I’m fascinated by the possibilities of this gigantic collaborative communications forum called the Internet. I think future historians will go nuts over the implications and consequences of this thing. I think having millions of voices contributing billions of largely censorship free and interest-driven links, tidbits, journals and conversations to one giant, collective, easily-accessible repository is powerful. It’s a forum as yet mostly un-mediated by any authority and largely independent of the boundaries of any political entity. People can opine, express and persuade one another directly, without a journalistic filter. We inspire, amaze, are radical, traditional. We share and adapt and create collectively. The internet is the biggest, most gossipy, fickle and judgmental, most human expression of collective humanity I’ve ever seen. It’s awesome.
It’s also hungry for good content. By “good” I don’t mean that grammar/spelling gurus, religious/political authorities, or your 3rd grade teacher approved it. I don’t mean it has to be serious or even very coherent. I mean that it is original, interest-driven content that provides value to someone else. Even if that value is someone listening to you and taking the time to disagree with you about your opinion on level 3 warlocks in a sub-forum of a gaming community. Heck, the lolcat meme is silly fun, but I go back to it when I have a bad day, and it makes thousands of people laugh. That’s value.
Many people throw junk at the internet. They hope it gets them money, followers, or both, but they don’t want to give anything of value back to their audience. PR hacks think blogs are the 21st century tool to keep themselves in business and keep selling you stuff, even if it’s bad for you. Affiliate marketers con you into thinking you’re reading a real review when it’s a paid person with 10 logins spamming Amazon. Some newspapers think regurgitating already-published material into a blog saves their bacon with the young people. Business owners start ghost-written blogs neatly packaged by the Corporate Communications department. People “game” membership sites to get more followers they care nothing about. Website owners don’t understand their unrelated, obnoxious advertising is part of their content too. I could go on.
The internet = content, and a lot of it is junk. I write these articles, and this blog in general, because it’s my thing, part of my contribution, to something I care about.

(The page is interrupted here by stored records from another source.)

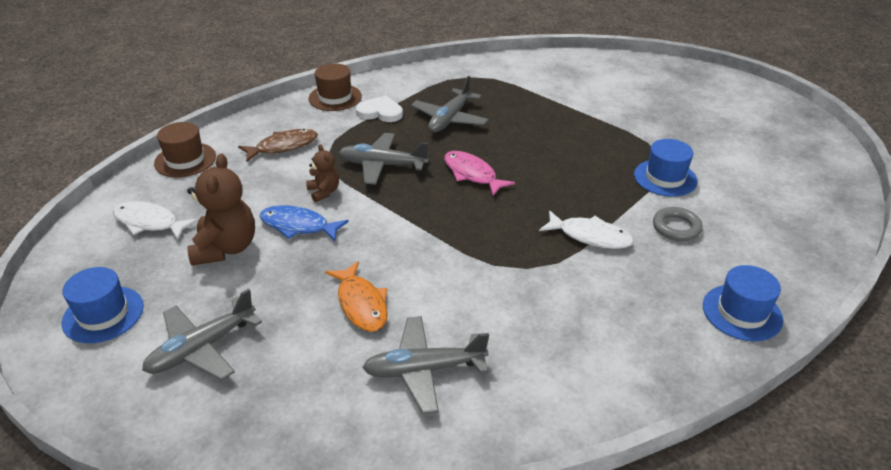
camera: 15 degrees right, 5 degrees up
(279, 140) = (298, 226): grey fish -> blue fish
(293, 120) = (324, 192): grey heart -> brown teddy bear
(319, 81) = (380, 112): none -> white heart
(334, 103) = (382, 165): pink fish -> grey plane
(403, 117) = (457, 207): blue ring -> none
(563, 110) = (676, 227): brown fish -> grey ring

And if you think about it, what I care about isn’t the internet itself, it’s the people on the internet. I care that bloggers, and other people, are putting good content into this collective thing and yet reaping junk from people who don’t respect them or understand what all this internet stuff is about. A blog isn’t a business bandwagon to jump on, it’s a platform for unique, creative content.
So. Write well. Write often. Care. Even if what you write isn’t a masterpiece, the effort really does matter.
2 Comments
feel free to leave a few words of your own...urban craft — Wed Oct 21, 2009 at 12:37 am (link)You are so true. I couldn’t agree more with everything you say. I have come across many of the good blogs that you speak of, including yours and I must say that bloggers more and more are under this same impression. And they do care for their readers. Even the ones that do no write often.
I glad you continue to make a contribution. Thanks for this.
Miriam — Wed Oct 21, 2009 at 9:48 am (link)I’m glad you liked it
I’m sure not everyone will agree, but hey! That’s why it’s called an opinion, right?